Not the end of the world
9 April, 2023 Easter Sunday, Year A
Listen to Reflection
Popular fiction is replete with doomsday stories depicting seers and prophets predicting the end of the world. In such stories, the end comes courtesy of an alien invasion, an ecological disaster, a meteorite collision, or a zombie apocalypse.
The gospel story today is similarly apocalyptic in its outlook, although there are no aliens or zombies at the empty tomb. And there is no doomsaying involved.
The Matthean version of Jesus’ resurrection is replete with all the trappings of a world-ending apocalypse – earthquakes, radiant angels descending from heaven, and temple police paralysed with fear. Similar portents attended the death of Jesus in Matthew, with thunder, lightning and earth-shaking storms, the dead rising from their tombs and Roman centurions quaking in awe.
The events of Easter Sunday (as it has come to be known) are at the heart of the Gospel story, and rightly so. Up until his resurrection, Jesus may have appeared to most as a simple sage or street preacher, at best, a prophet. And like many such prophets before him, he met his death at the hands of those whom he criticised. Tragic! But far from uncommon in Jesus’ world. On that first Easter Sunday morning, however, his emergence from the empty tomb was seen as something earth-shatteringly new.
Such was the extraordinary nature of the encounter with Jesus redivivus, that his disciples could only describe their experience in terms that had previously been associated with end-of-world scenarios. Resurrection is not simply resuscitation. Those saints who rose from their tombs at Jesus’ death were merely resuscitated – much like Lazarus in John’s Gospel.
The risen Jesus was an entirely new order of being.

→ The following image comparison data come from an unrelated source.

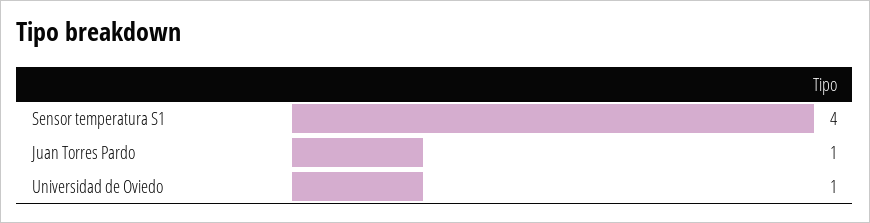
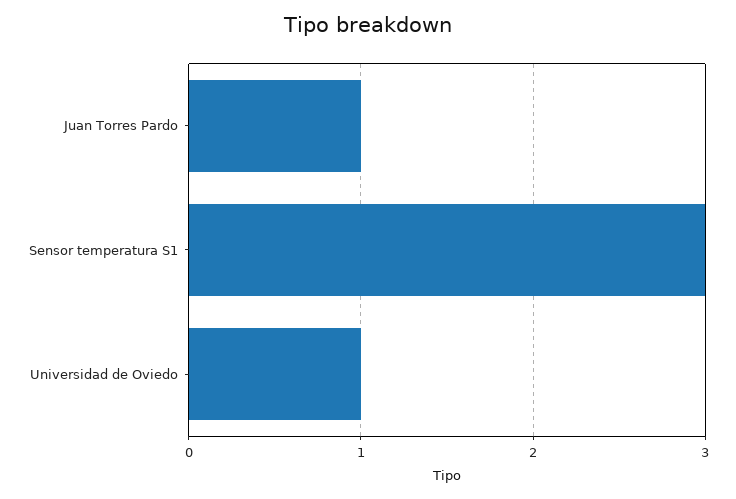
Sensor temperatura S1: 4 -> 3

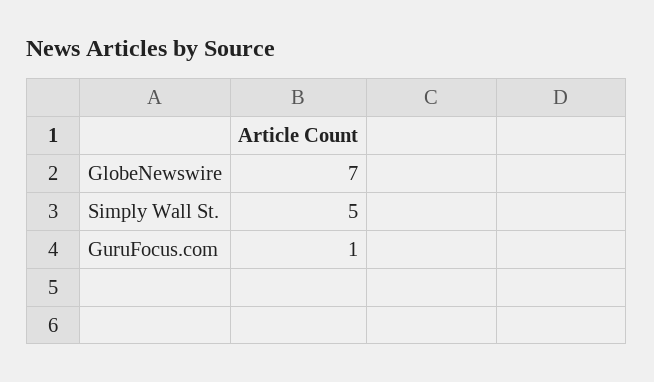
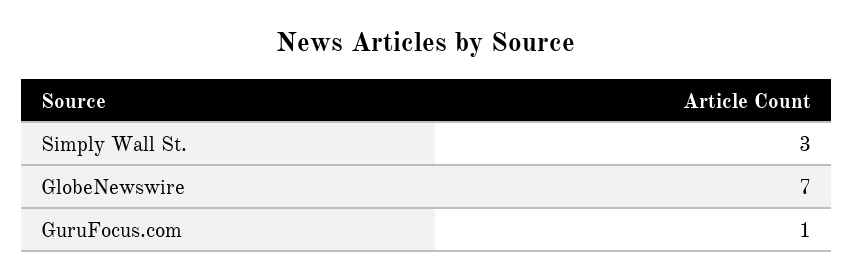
Simply Wall St.: 5 -> 3

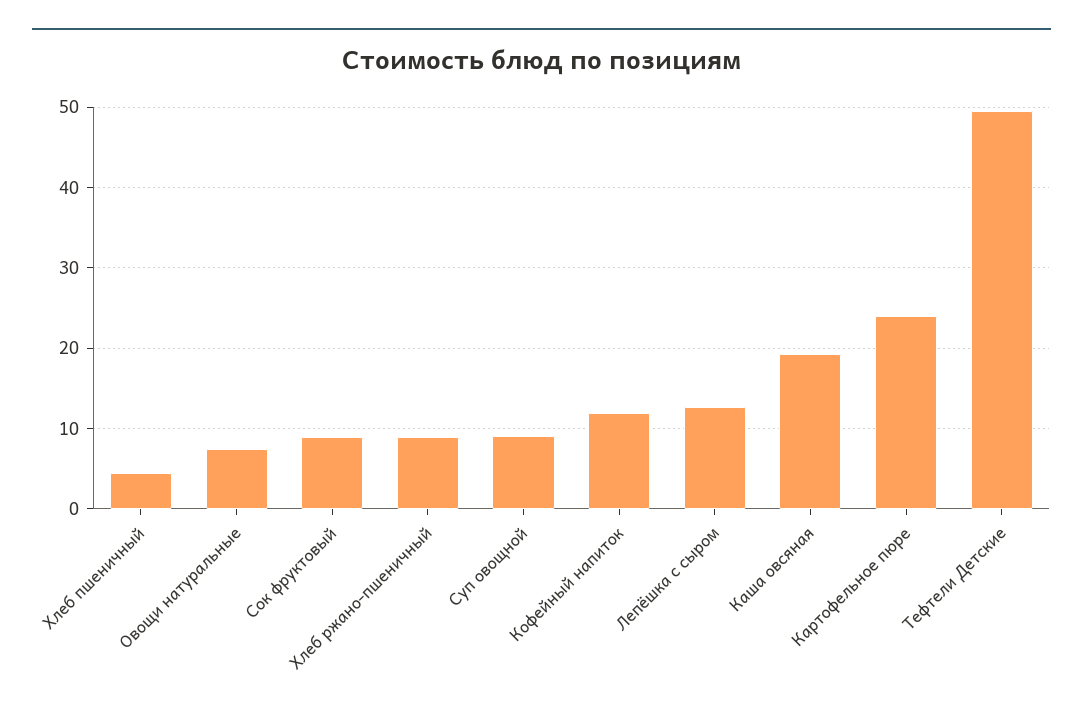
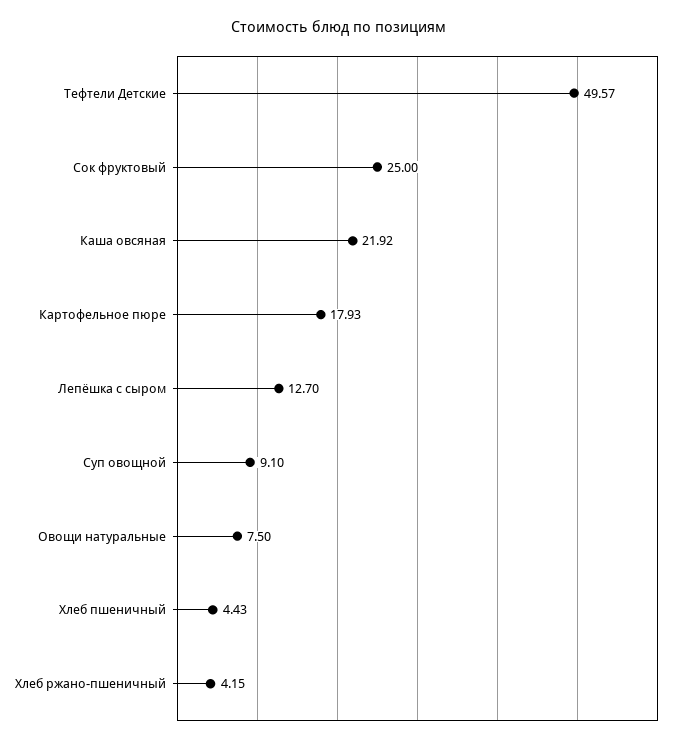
Сок фруктовый: 9 -> 25
Хлеб ржано-пшеничный: 9 -> 4.15
Кофейный напиток: 12 -> none
Каша овсяная: 19 -> 21.92
Картофельное пюре: 24 -> 17.93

Not resuscitated or reborn, but re-created as part of a now-and-future reality when God would remake all creation.
Paul, writing decades before Matthew’s Gospel, indicates that these initial witnesses saw Jesus’ resurrection as the first fruit of the anticipated end-time event of the general resurrection of the dead (1 Co 6:14; 15:12-23; 1 Th 4:13-18; Rm 8:11; cf. Lk 14:14) – a portent of the future reign of God upon the earth. Moreover, as Paul stresses in today’s second reading, they came to believe that through baptism they could share in Christ’s new life (Col 3:3-4).
Paul wrote letters; Matthew wrote stories. Two very different genres of literature; but both authors are wont to stress the apocalyptic nature of Jesus’ death and resurrection. The resurrection of Jesus is not an end, it is a promise and a sign that we too will be raised to new life in a new creation.
We do not know how the end will come, despite the aliens, zombies and meteorites conjured up in the popular imagination. But we do know that having died with Christ, we will also be raised when he comes in his glory (Col 3:4). This is the central message of the “good news” – death is not the end; nor is the end of the world as we know it the final chapter in the human story.